Il Viminale ha rilevato difformità nelle ordinanze dei governatori sulla problematica coronavirus. E fa scendere in campo i Prefetti per diffidare e modificare con urgenza il loro testo per adeguarlo a quello dettato dal Consiglio dei ministri. Il ministro dell’Interno, Luciana Lamorgese ,autorità nazionale di Pubblica Sicurezza,ex Prefetto di Milano e consigliere di Stato, ha formulato una direttiva indirizzata a tutti i Prefetti per dare attuazione uniforme e coordinata alle disposizioni varate con Dpcm dell’8 marzo per contenere la diffusione del coronavirus che investono profili di ordine e sicurezza pubblica.
“Pertanto – afferma il Viminale- – ferma restando l’autonomia di ciascun Ente nelle materie di competenza nei limiti della legislazione vigente, non risultano coerenti con il quadro normativo le ordinanze delle Regioni contenenti direttive ai Prefetti, che, in quanto Autorità provinciale di Pubblica Sicurezza, rispondono unicamente all’Autorità Nazionale”.
Ricorderemo che secondo l’ordinamento attuale il Prefetto rappresenta il potere esecutivo in tutta la provincia; esercita le attribuzioni a lui demandate dalle leggi, e veglia sul mantenimento dei diritti dell’autorità amministrativa elevando, ove occorra, i conflitti di giurisdizione secondo la legge 20 novembre 1859 n. 3780; provvede alla pubblicazione ed alla esecuzione delle leggi; veglia sull’andamento di tutte le Pubbliche Amministrazioni, ed in caso d’urgenza fa i provvedimenti che crede indispensabili nei diversi rami del servizio; sopraintende alla pubblica sicurezza, ha il diritto di disporre della forza pubblica, e di richiedere la forza armata; dipende dal Ministro dell’Interno, e ne esegue le istruzioni“.
La funzione fondamentale del Prefetto è quella di rappresentare il potere esecutivo, in altre parole il Governo nel suo insieme, nella provincia: è questa la pietra angolare dell’istituto sulla quale si fonda il conferimento di innumerevoli attribuzioni.
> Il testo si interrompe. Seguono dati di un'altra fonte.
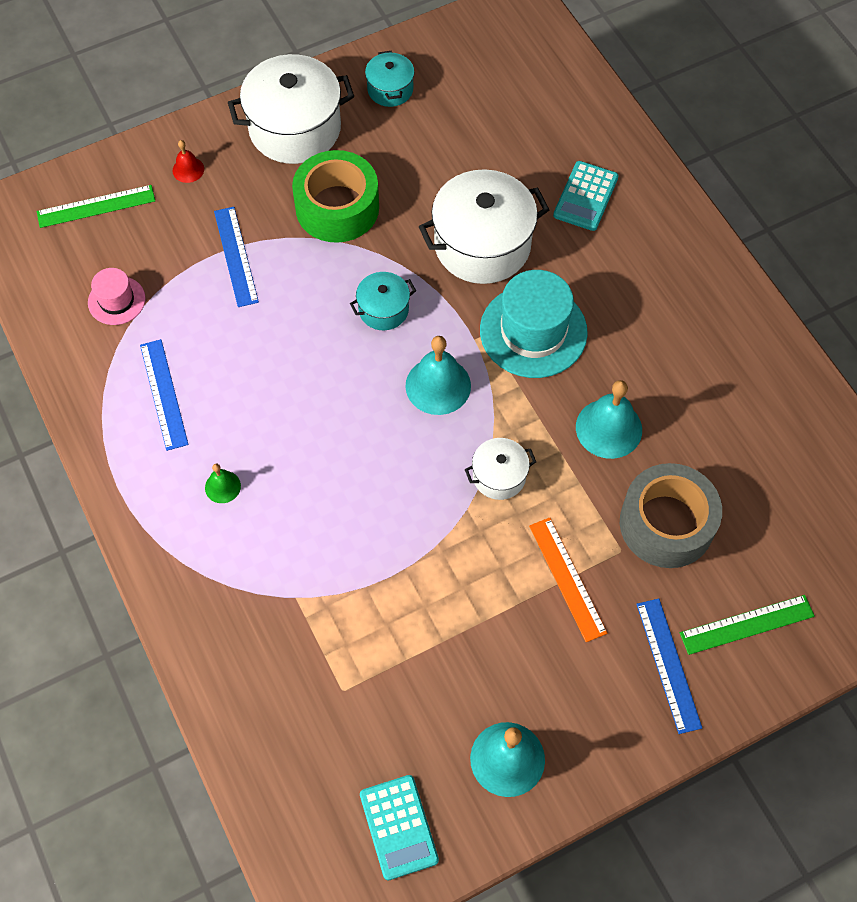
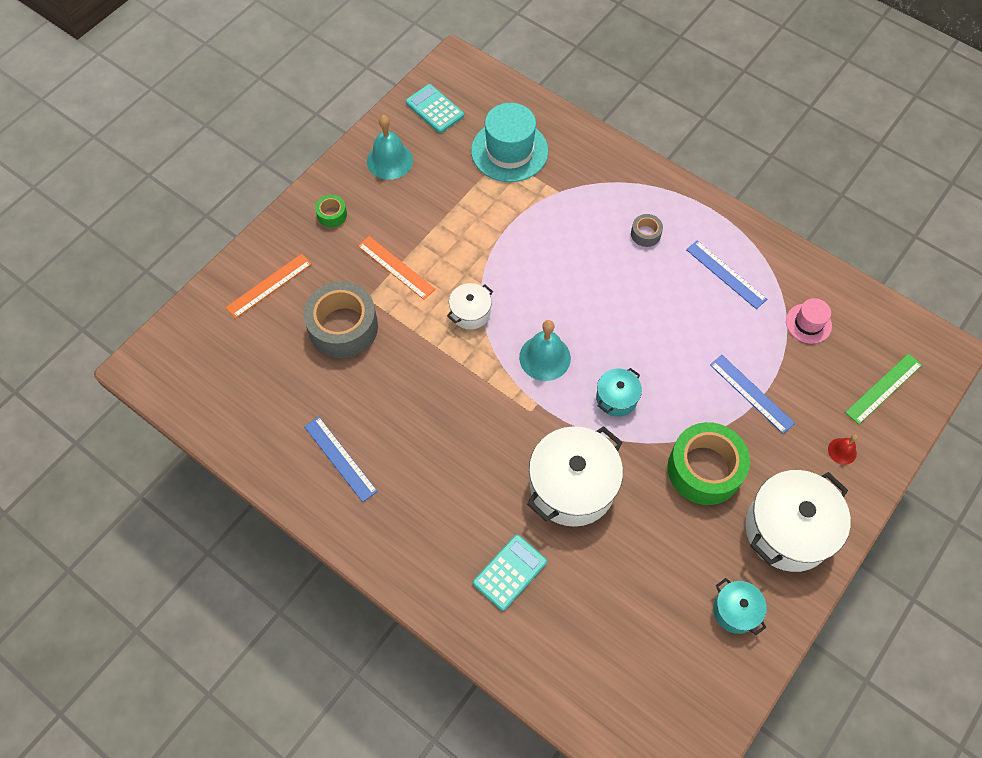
camera: 155 degrees right, 0 degrees up
green bell [205,464,241,503] -> grey tape [631,214,663,247]
turquoise hat [480,270,588,378] -> turquoise hat moved to [471,103,548,182]
turquoise calculator [553,161,619,231] -> turquoise calculator turned 45 degrees clockwise [473,535,547,611]
turquoise bell [576,380,642,459] -> none
blue ruler [636,599,702,734] -> blue ruler moved to [304,416,378,502]
green ruler [680,595,815,655] -> orange ruler [226,254,312,319]
none -> green tape [315,195,347,227]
Nel periodo liberale non vi fu legge riguardante l’amministrazione periferica dello Stato che non chiamasse in causa il Prefetto. I compiti più importanti del Prefetto durante il periodo liberale furono il controllo degli Enti Locali e la tutela dell’ordine e della sicurezza pubblica. Il Prefetto era nominato con decreto reale, su deliberazione del Consiglio dei Ministri adottata sulla proposta del Ministro dell’Interno, con lo stesso procedimento era traslocato da una sede all’altra.
Il Governo aveva la più ampia discrezionalità nella scelta dei Prefetti, nessun requisito era prescritto per la nomina. La stessa discrezionalità aveva il Governo nel trasferire i Prefetti da una sede all’altra o nel destituirli. La scelta dei Prefetti avvenne, fino alla fine del secolo, nominando, specialmente nelle città più importanti, eminenti uomini politici, donde la denominazione “prefetti politici” e, nelle sedi minori, funzionari provenienti dalla carriera prefettizia, cioè consiglieri di prefettura o sottoprefetti, denominati “prefetti amministrativi o di carriera”. Dagli inizi del secolo XX, la scelta cadde prevalentemente sui funzionari della carriera prefettizia.
I Prefetti “politici” e quelli “amministrativi” furono però un corpo omogeneo. Il criterio di nomina corrispondeva alla concezione del Prefetto, considerato un amministratore piuttosto che un funzionario. Vittorio Emanuele Orlando mise in evidenza come il sistema misto nella scelta dei Prefetti fosse giustificato perché “la qualità di Prefetto, specialmente nelle grandi città, non richiede solo attitudini strettamente burocratiche, ma una mente vasta e direttiva, capace di intendere e di risolvere questioni d’indole piuttosto politica che amministrativa”.